This is not entirely true. I've ignored villagers for weeks on end, for the express purpose of making them move out, and they've stay. ed. (I'm looking at you, Diva...)


----------



## xrissy (Nov 21, 2013)

Really? I'm not really sure how it works exactly b/c I'm in the process of trying it (i hate all my villagers...) but from the video i think they'd move out quicker if you start from a clean slate, like you haven't really spoken with them other than your initial introduction. LOL I don't know. I'm so tempted to just TT a couple of days just to move them out.

Oh and another thing, I heard that not fulfilling requests by villagers will decrease the friendship level. Something to think about I guess!


----------



## Sidewalk (Nov 21, 2013)

Max ive talk to my villager is twice per day, but i talk to them everyday.

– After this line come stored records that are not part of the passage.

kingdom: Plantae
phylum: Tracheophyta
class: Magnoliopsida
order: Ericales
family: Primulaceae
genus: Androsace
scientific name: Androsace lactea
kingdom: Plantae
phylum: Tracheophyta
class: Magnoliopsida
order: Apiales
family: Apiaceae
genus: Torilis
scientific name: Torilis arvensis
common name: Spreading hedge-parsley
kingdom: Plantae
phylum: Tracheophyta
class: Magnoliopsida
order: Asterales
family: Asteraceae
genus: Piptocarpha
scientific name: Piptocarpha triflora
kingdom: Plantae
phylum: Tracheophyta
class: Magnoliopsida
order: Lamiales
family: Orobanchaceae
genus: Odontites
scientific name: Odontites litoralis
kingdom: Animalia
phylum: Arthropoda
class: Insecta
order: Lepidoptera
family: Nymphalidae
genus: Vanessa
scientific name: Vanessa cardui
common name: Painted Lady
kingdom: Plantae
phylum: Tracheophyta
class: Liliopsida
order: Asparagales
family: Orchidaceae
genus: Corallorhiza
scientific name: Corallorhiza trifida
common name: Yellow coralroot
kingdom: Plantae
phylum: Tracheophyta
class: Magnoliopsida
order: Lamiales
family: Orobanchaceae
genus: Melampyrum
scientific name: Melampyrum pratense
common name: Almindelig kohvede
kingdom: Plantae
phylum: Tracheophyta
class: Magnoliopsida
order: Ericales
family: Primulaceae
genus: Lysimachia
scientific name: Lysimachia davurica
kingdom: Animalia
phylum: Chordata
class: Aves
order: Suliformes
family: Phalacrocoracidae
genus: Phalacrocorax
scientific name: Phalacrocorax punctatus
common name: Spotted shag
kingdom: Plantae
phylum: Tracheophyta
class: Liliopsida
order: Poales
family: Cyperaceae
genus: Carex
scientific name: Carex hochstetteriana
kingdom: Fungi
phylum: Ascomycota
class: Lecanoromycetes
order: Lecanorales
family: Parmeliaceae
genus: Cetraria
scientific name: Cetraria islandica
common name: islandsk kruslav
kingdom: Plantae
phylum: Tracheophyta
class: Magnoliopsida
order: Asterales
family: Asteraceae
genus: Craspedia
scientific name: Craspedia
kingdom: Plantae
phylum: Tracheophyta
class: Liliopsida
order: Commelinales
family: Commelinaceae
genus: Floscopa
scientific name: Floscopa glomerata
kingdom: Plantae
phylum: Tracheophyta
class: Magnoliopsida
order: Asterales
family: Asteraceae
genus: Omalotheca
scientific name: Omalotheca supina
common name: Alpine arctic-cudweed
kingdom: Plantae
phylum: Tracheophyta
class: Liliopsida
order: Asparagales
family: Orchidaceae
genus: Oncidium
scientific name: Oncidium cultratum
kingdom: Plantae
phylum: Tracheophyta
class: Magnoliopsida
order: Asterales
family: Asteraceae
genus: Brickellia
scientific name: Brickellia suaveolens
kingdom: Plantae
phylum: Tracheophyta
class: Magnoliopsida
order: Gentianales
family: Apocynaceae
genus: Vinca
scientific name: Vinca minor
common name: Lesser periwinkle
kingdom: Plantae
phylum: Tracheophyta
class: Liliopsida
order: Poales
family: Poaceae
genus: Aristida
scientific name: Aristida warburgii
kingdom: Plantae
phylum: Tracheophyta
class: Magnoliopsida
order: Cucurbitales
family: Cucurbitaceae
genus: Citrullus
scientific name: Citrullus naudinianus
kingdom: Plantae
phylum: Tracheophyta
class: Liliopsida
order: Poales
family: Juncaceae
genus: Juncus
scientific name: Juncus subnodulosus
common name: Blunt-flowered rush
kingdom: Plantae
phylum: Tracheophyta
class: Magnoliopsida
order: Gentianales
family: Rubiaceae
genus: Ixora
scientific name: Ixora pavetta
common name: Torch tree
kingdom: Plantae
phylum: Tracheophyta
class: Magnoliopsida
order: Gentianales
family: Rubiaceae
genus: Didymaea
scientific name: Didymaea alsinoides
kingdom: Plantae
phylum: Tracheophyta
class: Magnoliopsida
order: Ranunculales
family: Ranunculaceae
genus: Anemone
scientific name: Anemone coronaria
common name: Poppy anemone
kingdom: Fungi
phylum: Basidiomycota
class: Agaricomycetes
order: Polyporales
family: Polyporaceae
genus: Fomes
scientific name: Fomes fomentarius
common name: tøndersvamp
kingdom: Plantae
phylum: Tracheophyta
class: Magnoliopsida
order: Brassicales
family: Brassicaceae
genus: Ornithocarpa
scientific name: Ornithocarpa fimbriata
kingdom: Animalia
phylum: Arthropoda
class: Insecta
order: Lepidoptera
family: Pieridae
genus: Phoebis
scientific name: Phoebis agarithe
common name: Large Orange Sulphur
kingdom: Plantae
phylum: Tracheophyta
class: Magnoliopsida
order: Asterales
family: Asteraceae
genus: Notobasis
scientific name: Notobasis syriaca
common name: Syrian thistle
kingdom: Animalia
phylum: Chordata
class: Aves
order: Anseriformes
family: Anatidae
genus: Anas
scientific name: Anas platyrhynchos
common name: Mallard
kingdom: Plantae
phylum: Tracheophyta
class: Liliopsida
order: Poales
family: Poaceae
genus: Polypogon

This guide say not too much within a day, they will get upset:

http://kotaku.com/tips-for-playing-animal-crossing-new-leaf-512131985


----------



## links123 (Nov 21, 2013)

I talk to my villagers twice, everyday.


----------



## Yui Z (Nov 21, 2013)

I was talking to Curlos a lot last night because I had gotten his pic and then my battery died(I was about to get my charger haha) and I hadn't saved afterwards - I figured if I got him to give me job I could get his pic again when I completed the task - but he just kept wanting to think (without giving me a task to do) even though I was swimming for 2mins and returning haha


----------



## JellyBeans (Nov 21, 2013)

It raises the friendship, guys. Not lower.


----------